What is needed:
The entries below are to be returned as written, with all pictures dropped.

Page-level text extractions
= Beginning of Section =
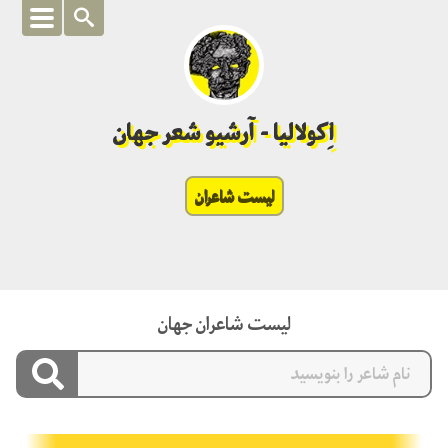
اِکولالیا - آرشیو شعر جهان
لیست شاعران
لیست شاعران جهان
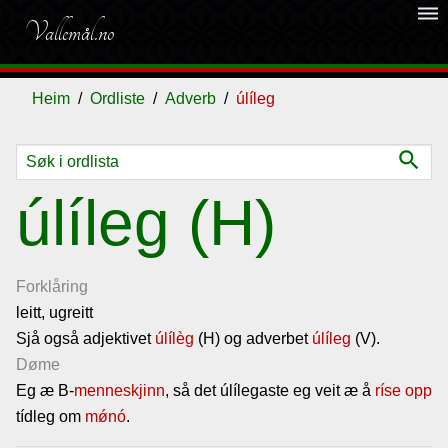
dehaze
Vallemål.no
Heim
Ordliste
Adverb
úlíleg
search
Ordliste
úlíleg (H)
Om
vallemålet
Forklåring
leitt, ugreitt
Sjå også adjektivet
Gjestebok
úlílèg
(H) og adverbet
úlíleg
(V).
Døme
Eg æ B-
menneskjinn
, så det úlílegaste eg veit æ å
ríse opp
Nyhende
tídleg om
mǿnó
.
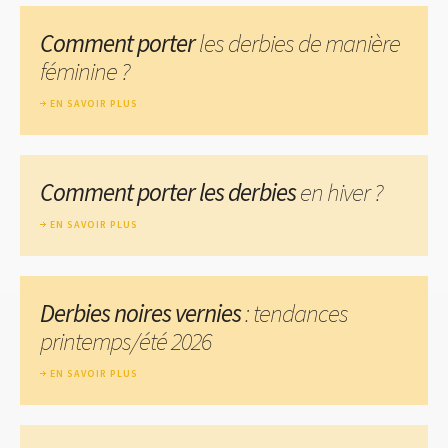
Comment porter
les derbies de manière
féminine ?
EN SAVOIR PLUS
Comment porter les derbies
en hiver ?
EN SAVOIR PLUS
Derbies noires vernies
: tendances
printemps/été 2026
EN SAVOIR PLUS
= End of Section =
Finished exercise:
اِکولالیا - آرشیو شعر جهان
لیست شاعران
لیست شاعران جهان
dehaze
Vallemål.no
Heim
Ordliste
Adverb
úlíleg
search
Ordliste
úlíleg (H)
Om
vallemålet
Forklåring
leitt, ugreitt
Sjå også adjektivet
Gjestebok
úlílèg
(H) og adverbet
úlíleg
(V).
Døme
Eg æ B-
menneskjinn
, så det úlílegaste eg veit æ å
ríse opp
Nyhende
tídleg om
mǿnó
.
Comment porter
les derbies de manière
féminine ?
EN SAVOIR PLUS
Comment porter les derbies
en hiver ?
EN SAVOIR PLUS
Derbies noires vernies
: tendances
printemps/été 2026
EN SAVOIR PLUS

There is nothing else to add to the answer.